• Exercise goal: Copy every line of text in the records below verbatim, keeping each line as it appears.
(Data supplied)
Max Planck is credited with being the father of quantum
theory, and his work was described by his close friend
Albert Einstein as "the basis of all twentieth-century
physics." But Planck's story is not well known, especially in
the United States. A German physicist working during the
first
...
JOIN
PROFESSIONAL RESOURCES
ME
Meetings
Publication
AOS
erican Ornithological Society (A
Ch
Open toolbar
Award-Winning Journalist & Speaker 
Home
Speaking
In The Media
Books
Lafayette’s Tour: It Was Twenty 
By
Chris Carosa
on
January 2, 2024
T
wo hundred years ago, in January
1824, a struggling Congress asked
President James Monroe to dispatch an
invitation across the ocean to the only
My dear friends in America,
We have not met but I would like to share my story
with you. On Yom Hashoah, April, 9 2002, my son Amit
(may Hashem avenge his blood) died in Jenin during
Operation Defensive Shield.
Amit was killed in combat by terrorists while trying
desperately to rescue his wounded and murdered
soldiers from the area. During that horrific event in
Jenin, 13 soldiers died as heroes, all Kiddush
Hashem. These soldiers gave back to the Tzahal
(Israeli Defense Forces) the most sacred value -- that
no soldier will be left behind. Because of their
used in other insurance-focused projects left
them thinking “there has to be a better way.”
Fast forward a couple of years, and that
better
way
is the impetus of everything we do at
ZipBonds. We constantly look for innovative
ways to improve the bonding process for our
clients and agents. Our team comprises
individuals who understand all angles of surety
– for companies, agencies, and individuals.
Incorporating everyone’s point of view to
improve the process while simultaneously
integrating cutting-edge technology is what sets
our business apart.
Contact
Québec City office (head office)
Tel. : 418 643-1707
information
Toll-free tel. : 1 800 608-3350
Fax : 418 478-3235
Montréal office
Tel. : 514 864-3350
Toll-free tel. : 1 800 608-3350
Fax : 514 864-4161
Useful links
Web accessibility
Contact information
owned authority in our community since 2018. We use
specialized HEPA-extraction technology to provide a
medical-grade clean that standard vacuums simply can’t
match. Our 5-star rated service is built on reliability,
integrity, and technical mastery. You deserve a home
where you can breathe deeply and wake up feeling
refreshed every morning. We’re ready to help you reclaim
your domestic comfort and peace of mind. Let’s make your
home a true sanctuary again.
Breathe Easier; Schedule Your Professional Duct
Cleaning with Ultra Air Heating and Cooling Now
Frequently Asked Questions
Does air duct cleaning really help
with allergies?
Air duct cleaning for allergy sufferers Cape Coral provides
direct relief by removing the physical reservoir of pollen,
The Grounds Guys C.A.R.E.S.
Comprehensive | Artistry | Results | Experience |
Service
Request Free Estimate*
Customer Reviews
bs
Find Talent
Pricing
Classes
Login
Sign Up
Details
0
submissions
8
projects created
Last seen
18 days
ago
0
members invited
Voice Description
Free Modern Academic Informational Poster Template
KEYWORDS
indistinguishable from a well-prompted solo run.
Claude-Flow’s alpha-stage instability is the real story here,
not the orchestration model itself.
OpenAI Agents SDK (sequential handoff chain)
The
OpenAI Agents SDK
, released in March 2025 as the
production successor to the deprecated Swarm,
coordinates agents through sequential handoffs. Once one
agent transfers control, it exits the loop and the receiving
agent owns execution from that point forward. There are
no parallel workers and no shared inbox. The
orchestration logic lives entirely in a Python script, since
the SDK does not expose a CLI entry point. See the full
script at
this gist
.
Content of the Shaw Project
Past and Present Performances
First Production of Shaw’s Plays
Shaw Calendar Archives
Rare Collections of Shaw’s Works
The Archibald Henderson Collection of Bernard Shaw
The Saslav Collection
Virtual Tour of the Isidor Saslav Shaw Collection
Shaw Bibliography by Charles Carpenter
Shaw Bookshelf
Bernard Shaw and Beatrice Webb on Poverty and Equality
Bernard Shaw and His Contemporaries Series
(End Data supplied)
• Solution to this exercise:
Max Planck is credited with being the father of quantum
theory, and his work was described by his close friend
Albert Einstein as "the basis of all twentieth-century
physics." But Planck's story is not well known, especially in
the United States. A German physicist working during the
first
...
JOIN
PROFESSIONAL RESOURCES
ME
Meetings
Publication
AOS
erican Ornithological Society (A
Ch
Open toolbar
Award-Winning Journalist & Speaker 
Home
Speaking
In The Media
Books
Lafayette’s Tour: It Was Twenty 
By
Chris Carosa
on
January 2, 2024
T
wo hundred years ago, in January
1824, a struggling Congress asked
President James Monroe to dispatch an
invitation across the ocean to the only
My dear friends in America,
We have not met but I would like to share my story
with you. On Yom Hashoah, April, 9 2002, my son Amit
(may Hashem avenge his blood) died in Jenin during
Operation Defensive Shield.
Amit was killed in combat by terrorists while trying
desperately to rescue his wounded and murdered
soldiers from the area. During that horrific event in
Jenin, 13 soldiers died as heroes, all Kiddush
Hashem. These soldiers gave back to the Tzahal
(Israeli Defense Forces) the most sacred value -- that
no soldier will be left behind. Because of their
used in other insurance-focused projects left
them thinking “there has to be a better way.”
Fast forward a couple of years, and that
better
way
is the impetus of everything we do at
ZipBonds. We constantly look for innovative
ways to improve the bonding process for our
clients and agents. Our team comprises
individuals who understand all angles of surety
– for companies, agencies, and individuals.
Incorporating everyone’s point of view to
improve the process while simultaneously
integrating cutting-edge technology is what sets
our business apart.
Contact
Québec City office (head office)
Tel. : 418 643-1707
information
Toll-free tel. : 1 800 608-3350
Fax : 418 478-3235
Montréal office
Tel. : 514 864-3350
Toll-free tel. : 1 800 608-3350
Fax : 514 864-4161
Useful links
Web accessibility
Contact information
owned authority in our community since 2018. We use
specialized HEPA-extraction technology to provide a
medical-grade clean that standard vacuums simply can’t
match. Our 5-star rated service is built on reliability,
integrity, and technical mastery. You deserve a home
where you can breathe deeply and wake up feeling
refreshed every morning. We’re ready to help you reclaim
your domestic comfort and peace of mind. Let’s make your
home a true sanctuary again.
Breathe Easier; Schedule Your Professional Duct
Cleaning with Ultra Air Heating and Cooling Now
Frequently Asked Questions
Does air duct cleaning really help
with allergies?
Air duct cleaning for allergy sufferers Cape Coral provides
direct relief by removing the physical reservoir of pollen,
The Grounds Guys C.A.R.E.S.
Comprehensive | Artistry | Results | Experience |
Service
Request Free Estimate*
Customer Reviews
bs
Find Talent
Pricing
Classes
Login
Sign Up
Details
0
submissions
8
projects created
Last seen
18 days
ago
0
members invited
Voice Description
Free Modern Academic Informational Poster Template
KEYWORDS
indistinguishable from a well-prompted solo run.
Claude-Flow’s alpha-stage instability is the real story here,
not the orchestration model itself.
OpenAI Agents SDK (sequential handoff chain)
The
OpenAI Agents SDK
, released in March 2025 as the
production successor to the deprecated Swarm,
coordinates agents through sequential handoffs. Once one
agent transfers control, it exits the loop and the receiving
agent owns execution from that point forward. There are
no parallel workers and no shared inbox. The
orchestration logic lives entirely in a Python script, since
the SDK does not expose a CLI entry point. See the full
script at
this gist
.
Content of the Shaw Project
Past and Present Performances
First Production of Shaw’s Plays
Shaw Calendar Archives
Rare Collections of Shaw’s Works
The Archibald Henderson Collection of Bernard Shaw
The Saslav Collection
Virtual Tour of the Isidor Saslav Shaw Collection
Shaw Bibliography by Charles Carpenter
Shaw Bookshelf
Bernard Shaw and Beatrice Webb on Poverty and Equality
Bernard Shaw and His Contemporaries Series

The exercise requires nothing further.